There are a seemingly never ending supply of choices to make. These can be trivial things like, “Do I have a bagel for breakfast,” to the more significant like, “What college should I attend?” Choices are everywhere and need to be dealt with in daily life.
Youth ministry comes with a certain amount of impulsive behavior. So, when too many choices are presented to youth, there can be confusion about what is the right thing to do. Parents and youth pastors would like to think that their students would draw from the wisdom they have been taught and choose God’s way. But, how good are middle or high school students at making wise choices?
What can we do as parents and youth pastors to help students make godly choices?
The only way to prepare them to make wise choices and help them learn from their choices is to consistently teach the Word of God. The answers to these situations they are in comes from God, not from any of our own minds.
For an example of how this works, let’s look at Proverbs 9. There we see wisdom and we see folly personified as two very different people. They both are calling people to come and be a guest at their party. They both are at the highest place of the city, looking out on the people as they go about their life. What is the difference between them?
1- Wisdom comes from God – This is obvious, but shouldn’t be missed. “The fear of the LORD is the beginning of wisdom.” (Proverbs 9:10) God alone is wise.
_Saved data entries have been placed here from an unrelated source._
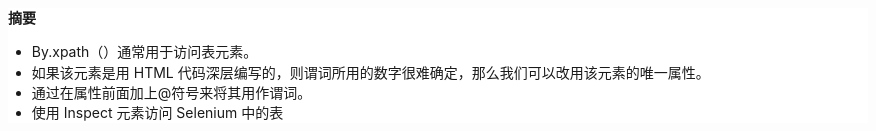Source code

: **摘要**

*   By.xpath（）通常用于访问表元素。
*   如果该元素是用 HTML 代码深层编写的，则谓词所用的数字很难确定，那么我们可以改用该元素的唯一属性。
*   通过在属性前面加上@符号来将其用作谓词。
*   使用 Inspect 元素访问 Selenium 中的表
No one figures out how to be wise on their own; they need input from one who is wise. After all, who determines what is right and wrong? There must be some standard.
2- Wisdom is based on what is real while folly is a counterfeit. This is when some activity or thing is seen as so wonderful that it will make life the most fulfilling. Folly makes itself look appealing with enticing offers. “Stolen water is sweet; food eaten in secret is delicious!” (Proverbs 9:17) The problem is that while it might look appealing, it is nothing but a lie. These traps are easily fallen into, if we aren’t paying attention to what is true and what isn’t.
3- Wisdom leads to life. Folly leads to death. There is a stark contrast here. Wisdom has a wonderful buffet meal of “prepared meat” and other items, while folly has “stolen water.” Wisdom says, “Leave your simple ways and you will live.” (Proverbs 9:6) Whereas, in the company of folly one suddenly realizes that they are among the dead. — “Her guests are in the depths of the grave” (Proverbs 9:18)
There is blessing in God’s way of doing things.
It is my prayer in youth ministry that students are getting the Word of God established in their lives through their family life and through their experience in our ministry. The goal is not to make the message relevant, but to take a relevant message and help it connect to them. The Word of God will direct actions, if it is allowed to do so. The challenge is to motivate students, or any of us, to apply it to real life.
The question in all choices we make is, “Will this choice I make take me to where I really want to go?” No matter what we do with our time, we are moving in some direction. Those that are living in wisdom will want to get closer to God, while those far away just seem to keep a distance, listening to their own ideas.
May each of us live wisely and pass on that heritage to those who look up to us.